My days are not regimented. I have so many different things going on that I prioritise my list on a daily basis. The one constant is my son – when he’s with me, everything else is off the table. Music happens when I’m either working on an album or have a string of shows… Or sometimes it’s just when the inspiration strikes and I feel the need to be creative.
Then I’ve also been making small screen prints with a Gocco printer and stencils – I need more than one creative outlet or I’ll go crazy. Also, I’m working on a collaboration with FTC that should drop in August as well as a few other projects. [There’s] always somethin’ brewin’, which is good.
Yeah, keeping that inner-fire burning. But about your latest album, I find it as rad as your previous ones. I’m a particular fan of “Soul Food Taqueria” and “No Mans Land”. Where do you feel you’ve progressed your sound and art in “Road to Knowhere” comparing to your past projects?
“Road To Knowhere” differs in at least one very specific way- almost every song is in 6 and not standard 4/4. It happened naturally.
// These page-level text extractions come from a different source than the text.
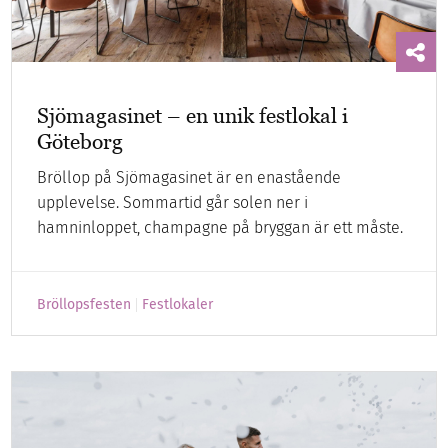
Sjömagasinet – en unik festlokal i
Göteborg
Bröllop på Sjömagasinet är en enastående
upplevelse. Sommartid går solen ner i
hamninloppet, champagne på bryggan är ett måste.
Bröllopsfesten
Festlokaler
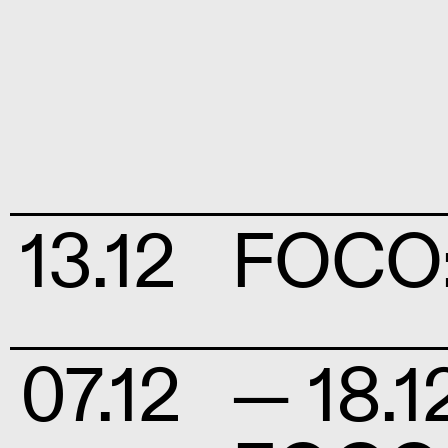
13.12
FOCO: 
07.12
— 18.1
Every time I’d pick up my bass, it’d end up being in 6 – so I went with it.
I’ve also been listening to a lot of Ethio-Jazz, Afrobeat, Highlife, Taureg, so I think that has seeped into my being. I also play most of the drums/percussion on the album. Chuck Treece plays on a couple of songs and Matt Rodriguez plays on other couple ones.
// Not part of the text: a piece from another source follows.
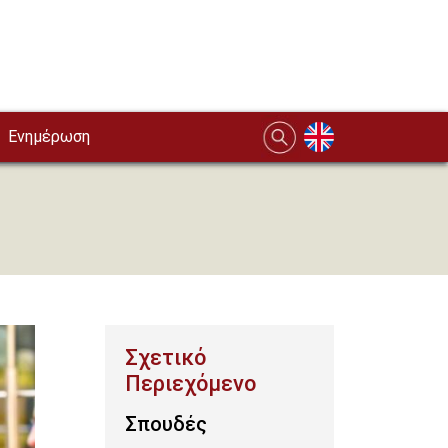
Ενημέρωση
Σπουδές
So your references are based in what you’re tuned into at a particular moment…
I’m informed by what I’m listening to and what moves me at that time; whatever has an emotional impact – that’s what I’m drawn to. I also love surf guitar tones, big verbs trem and delay – they create a sense of space. I have a desire to move to the desert… but I can’t handle the heat! San Francisco is neither hot nor cold relatively speaking.
Is there anything in music that you feel you still would like to achieve but you still haven’t arrived there yet?
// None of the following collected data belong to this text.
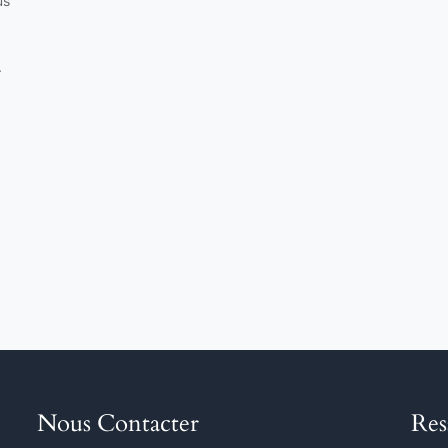
us
.
Nous Contacter
Res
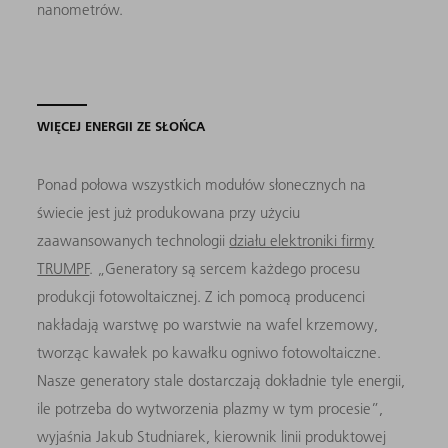
nanometrów.
WIĘCEJ ENERGII ZE SŁOŃCA
Ponad połowa wszystkich modułów słonecznych na
świecie jest już produkowana przy użyciu
zaawansowanych technologii
działu elektroniki firmy
TRUMPF
. „Generatory są sercem każdego procesu
produkcji fotowoltaicznej. Z ich pomocą producenci
nakładają warstwę po warstwie na wafel krzemowy,
tworząc kawałek po kawałku ogniwo fotowoltaiczne.
Nasze generatory stale dostarczają dokładnie tyle energii,
ile potrzeba do wytworzenia plazmy w tym procesie”,
wyjaśnia Jakub Studniarek, kierownik linii produktowej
I’ve achieved something?! That’s new to me! I just go where the muse takes me. I have a new album that I’ve recorded with Chuck that is my approach to Dub. Live drums and bass and then layered sounds and instruments. Fun shit. It’ll be out in Japan in April or May.
Who are your role models these days motivating you to keep on producing and putting music out?
I don’t have any role models. It’s all a very solo journey. The need to be creative is what drives me. Instruments just happen to be the tools or medium that I work with. I like making shit. It’s more about the process than the end result.
Fair enough. And what vibes or emotions get you amped to create music?
Hmm… It can be a tone, a rhythm, a riff. Anything – even non musical. Or it can be playing music with friends – that’s the best.
Would you say that skateboarding culture – and your legacy in it – has a way of shaping and informing your music?
Not sure that it does other than the DIY ethos – just like punk. The fuck it attitude. Just try and keep trying – fall down and keep getting up.
How often do you skateboard these days?
I just skated before writing this. But not daily as my body – knees and back, specifically – won’t allow it. But I still have the fire, which is frustrating at times. I want to skate, but I’m shutdown by physical limitations. But I had a good run.
What important important lessons are you collecting along the way as a musician?
As long as the music is coming from an honest place, don’t worry about what people think or about attaining accolades or rewards. The music will take care of you. It’ll see you through good times and bad.
I liked those words, man! Are we going to be able to see you playing in Europe anytime soon?
I’m working on a tour in August right now – we’ll see if it comes together. It’s difficult as it’s expensive. That’s one of the main reasons I never tour. I have to hire a band and pay them on top of all the travel expenses and so on. It all comes out of my pocket usualy. My hope is to just break even.